Et le début de l’histoire ne colle pas beaucoup plus au profil type des faiseurs de succès. Nés dans les années 1980 à Coulommiers, au fin fond de la Seine-et-Marne, d’une mère conseillère départementale et d’un père cardiologue, les frangins jouent au foot et au tennis à un niveau correct, mais « sans non plus pouvoir raconter l’histoire classique d’un passage en centre de formation suivi d’une blessure, ou du mec qui a battu Gasquet dans un tournoi quand il était petit » , rigolent-ils. Le papa les emmène régulièrement au Parc des Princes admirer Raí et Alain Roche, mais n’en fait pas pour autant des ultras du PSG. « Notre père supporte la France dans tous les sports, il regarde même les qualifs du 800 mètres aux JO, dit Maxime. Il nous a légué ça, aujourd’hui je serais plus content que la France gagne la Coupe du monde que le PSG gagne la Ligue des champions. » Maxime et Clément disent n’être « ni des encyclopédies du foot ni des Footix » . Clément était dans les tribunes avec son père le 12 juillet 1998 pour voir la France devenir championne du monde, car « Guy Drut était le maire de Coulommiers à l’époque, et notre mère était conseillère municipale, donc nous avions la possibilité d’acheter des billets plus facilement » .
Une bouteille à la mer
Mais grandir en Seine-et-Marne, c’est aussi grandir « dans un endroit où on peut faire du bruit » , se marre Clément. Inscrits au solfège et au piano, ils commencent rapidement à jouer ensemble, des reprises, Maxime à la batterie et Clément à la guitare. Puis migrent sur ordinateur et commencent à bidouiller des sons, alors que Clément a 18 ans, mais que Maxime n’en a que 13. Ils rencontrent les rappeurs du coin, leur pondent des instrus puis, à l’ère des forums et de Myspace, tissent quelques connexions avec de petits groupes de toute la France, comme Ghostship, dont ils produisent tous les sons d’un bel EP sorti en 2009. Ils rencontrent Gérard Baste, des Svinkels, travaillent avec Sefyu, Sniper et Luce, la gagnante de la Nouvelle Star 2010. Bref, « rien qui ne permette de gagner sa vie. À l’époque, même si c’était évidemment un rêve, on n’imaginait pas que la musique deviendrait notre métier » . Un jour, ils décident tout de même de lancer une bouteille à la mer sous la forme de quelques maquettes postées sur une boîte mail créée par Diplo, DJ et beatmaker américain déjà très bien coté, qui souhaitait découvrir de nouvelles sonorités à intégrer à ses sets. « C’est un mail qu’il ne consultait jamais, sauf que là il l’a fait juste au moment où on lui a écrit, il a aimé, et il se trouve qu’il passait à Paris la semaine suivante. Un gros coup de chance » , sourit Clément. Coup de chance qui, en 2012, se transforme en contrat avec Mad Decent, le label de Diplo.

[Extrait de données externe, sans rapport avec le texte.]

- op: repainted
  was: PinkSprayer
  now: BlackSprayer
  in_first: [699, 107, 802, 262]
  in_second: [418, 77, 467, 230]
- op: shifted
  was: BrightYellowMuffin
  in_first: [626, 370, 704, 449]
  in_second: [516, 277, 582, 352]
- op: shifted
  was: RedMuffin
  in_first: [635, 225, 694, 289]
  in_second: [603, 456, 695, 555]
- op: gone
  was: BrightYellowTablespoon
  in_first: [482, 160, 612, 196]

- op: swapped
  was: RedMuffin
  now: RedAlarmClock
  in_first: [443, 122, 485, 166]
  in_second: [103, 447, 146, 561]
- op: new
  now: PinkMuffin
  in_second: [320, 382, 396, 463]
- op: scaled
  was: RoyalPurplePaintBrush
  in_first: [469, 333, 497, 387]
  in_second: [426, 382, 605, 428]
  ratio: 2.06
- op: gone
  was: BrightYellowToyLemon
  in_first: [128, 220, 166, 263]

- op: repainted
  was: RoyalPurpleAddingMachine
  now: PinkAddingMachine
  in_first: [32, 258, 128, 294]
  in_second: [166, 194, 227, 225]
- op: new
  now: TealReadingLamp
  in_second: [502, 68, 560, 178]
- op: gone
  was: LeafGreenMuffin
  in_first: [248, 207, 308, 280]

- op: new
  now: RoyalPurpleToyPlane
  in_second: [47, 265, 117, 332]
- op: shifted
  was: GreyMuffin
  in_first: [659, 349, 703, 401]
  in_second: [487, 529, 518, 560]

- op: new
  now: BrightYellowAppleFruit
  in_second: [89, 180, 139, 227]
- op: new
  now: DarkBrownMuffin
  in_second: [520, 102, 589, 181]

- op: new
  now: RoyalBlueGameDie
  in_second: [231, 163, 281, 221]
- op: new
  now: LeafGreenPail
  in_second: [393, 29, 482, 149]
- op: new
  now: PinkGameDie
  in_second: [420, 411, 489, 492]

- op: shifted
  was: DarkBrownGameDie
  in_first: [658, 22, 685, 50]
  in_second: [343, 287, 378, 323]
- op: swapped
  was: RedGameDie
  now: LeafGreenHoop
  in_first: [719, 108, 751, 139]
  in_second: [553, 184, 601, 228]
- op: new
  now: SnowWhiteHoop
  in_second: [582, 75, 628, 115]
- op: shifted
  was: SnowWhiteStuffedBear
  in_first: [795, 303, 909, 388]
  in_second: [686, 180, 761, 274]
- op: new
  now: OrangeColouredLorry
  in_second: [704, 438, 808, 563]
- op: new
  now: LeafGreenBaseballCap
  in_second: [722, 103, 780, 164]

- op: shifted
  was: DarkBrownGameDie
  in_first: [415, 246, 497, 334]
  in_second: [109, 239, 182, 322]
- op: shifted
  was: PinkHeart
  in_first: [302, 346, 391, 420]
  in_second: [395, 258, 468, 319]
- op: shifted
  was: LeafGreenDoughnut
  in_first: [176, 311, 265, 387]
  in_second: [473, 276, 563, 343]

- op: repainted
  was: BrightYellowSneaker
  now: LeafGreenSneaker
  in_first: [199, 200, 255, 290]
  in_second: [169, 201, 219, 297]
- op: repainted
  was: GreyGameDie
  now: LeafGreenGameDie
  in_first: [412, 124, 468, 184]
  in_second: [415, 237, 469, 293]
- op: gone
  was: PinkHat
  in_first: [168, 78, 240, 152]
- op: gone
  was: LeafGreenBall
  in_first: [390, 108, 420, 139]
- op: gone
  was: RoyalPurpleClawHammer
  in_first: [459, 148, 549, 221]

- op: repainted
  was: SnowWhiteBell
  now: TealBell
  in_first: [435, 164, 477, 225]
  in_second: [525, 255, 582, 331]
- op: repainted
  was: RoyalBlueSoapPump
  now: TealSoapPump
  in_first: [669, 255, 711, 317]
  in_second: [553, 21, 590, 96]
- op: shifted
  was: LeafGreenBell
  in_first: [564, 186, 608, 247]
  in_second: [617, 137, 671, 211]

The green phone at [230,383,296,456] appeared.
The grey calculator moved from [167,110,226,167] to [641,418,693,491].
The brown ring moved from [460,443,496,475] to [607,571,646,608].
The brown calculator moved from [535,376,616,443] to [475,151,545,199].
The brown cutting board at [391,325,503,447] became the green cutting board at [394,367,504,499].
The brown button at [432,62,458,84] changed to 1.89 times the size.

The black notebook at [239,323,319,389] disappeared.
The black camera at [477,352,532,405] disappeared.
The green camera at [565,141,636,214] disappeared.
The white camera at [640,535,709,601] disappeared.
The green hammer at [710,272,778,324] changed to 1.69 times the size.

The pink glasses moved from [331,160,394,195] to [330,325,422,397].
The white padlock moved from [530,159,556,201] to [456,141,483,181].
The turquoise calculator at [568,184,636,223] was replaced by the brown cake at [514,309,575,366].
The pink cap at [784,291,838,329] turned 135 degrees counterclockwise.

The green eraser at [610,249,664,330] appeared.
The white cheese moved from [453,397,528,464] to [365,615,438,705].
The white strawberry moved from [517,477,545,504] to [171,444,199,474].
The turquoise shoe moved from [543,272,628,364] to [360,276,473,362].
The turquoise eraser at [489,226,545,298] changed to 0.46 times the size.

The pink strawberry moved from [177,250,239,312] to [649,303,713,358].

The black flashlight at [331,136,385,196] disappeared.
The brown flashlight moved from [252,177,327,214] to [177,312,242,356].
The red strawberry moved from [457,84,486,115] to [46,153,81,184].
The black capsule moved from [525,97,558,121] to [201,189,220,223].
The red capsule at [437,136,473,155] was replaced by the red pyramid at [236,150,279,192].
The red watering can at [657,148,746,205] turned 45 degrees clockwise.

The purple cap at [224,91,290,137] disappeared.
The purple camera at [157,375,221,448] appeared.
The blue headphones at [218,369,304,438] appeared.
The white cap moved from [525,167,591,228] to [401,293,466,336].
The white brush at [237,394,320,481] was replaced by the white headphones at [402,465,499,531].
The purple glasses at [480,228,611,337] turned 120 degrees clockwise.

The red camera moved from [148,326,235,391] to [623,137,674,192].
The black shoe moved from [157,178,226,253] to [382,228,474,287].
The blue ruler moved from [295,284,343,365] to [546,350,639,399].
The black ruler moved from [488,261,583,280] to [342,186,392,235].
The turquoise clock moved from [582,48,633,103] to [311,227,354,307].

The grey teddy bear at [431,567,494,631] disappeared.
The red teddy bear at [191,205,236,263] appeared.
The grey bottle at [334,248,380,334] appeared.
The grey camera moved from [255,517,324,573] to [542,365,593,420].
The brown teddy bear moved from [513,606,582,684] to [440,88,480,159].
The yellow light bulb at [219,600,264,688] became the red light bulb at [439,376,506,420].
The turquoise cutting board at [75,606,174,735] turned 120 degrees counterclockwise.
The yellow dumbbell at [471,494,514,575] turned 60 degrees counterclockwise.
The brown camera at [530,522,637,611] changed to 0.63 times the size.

À partir de là, la vie des frères change quelque peu. Certes, ils continuent à garder un travail à côté parce qu’ils sont « prudents, et que l’argent met longtemps à arriver des États-Unis » , mais ils passent le reste de leur temps entre leur studio de Nation et la grande maison de Diplo à Los Angeles, où ils peuvent venir habiter à tout moment pour bosser. « Parfois, Clément s’occupait de grands brûlés le lundi, et à la fin de la semaine on était en studio à LA » , s’étonne encore Maxime. Quand ils squattent chez Diplo, les Picard Brothers ne loupent aucun match et poussent leur hôte à s’intéresser au ballon rond. Au point que le producteur achète, en 2016, des parts dans le Phoenix Rising, un club de deuxième division de MLS. Pendant ce temps, les Frenchies font leur chemin dans la jungle de la pop américaine. Ils produisent It won’t stop de Sevyn Streeter et Chris Brown, disque de platine outre-Atlantique même s’il reste relativement confidentiel de notre côté de l’océan. Ils s’occupent aussi de quelques morceaux de Major Lazer, le principal projet de Diplo. Et découvrent aussi l’étrange vie de ceux qui se lèvent tous les matins pour « travailler » alors que, pour eux, la musique n’est toujours pas un job. Ceux qui rêvent tous de placer un son pour Rihanna et « qui finissent par faire tous la même chose » . Après avoir un temps songé à s’installer à Los Angeles, ils décident finalement de garder leur vie française pour ne pas être avalés par ce business. Tout en continuant à travailler assidûment pour Diplo.
« De toute façon, ça rend fou »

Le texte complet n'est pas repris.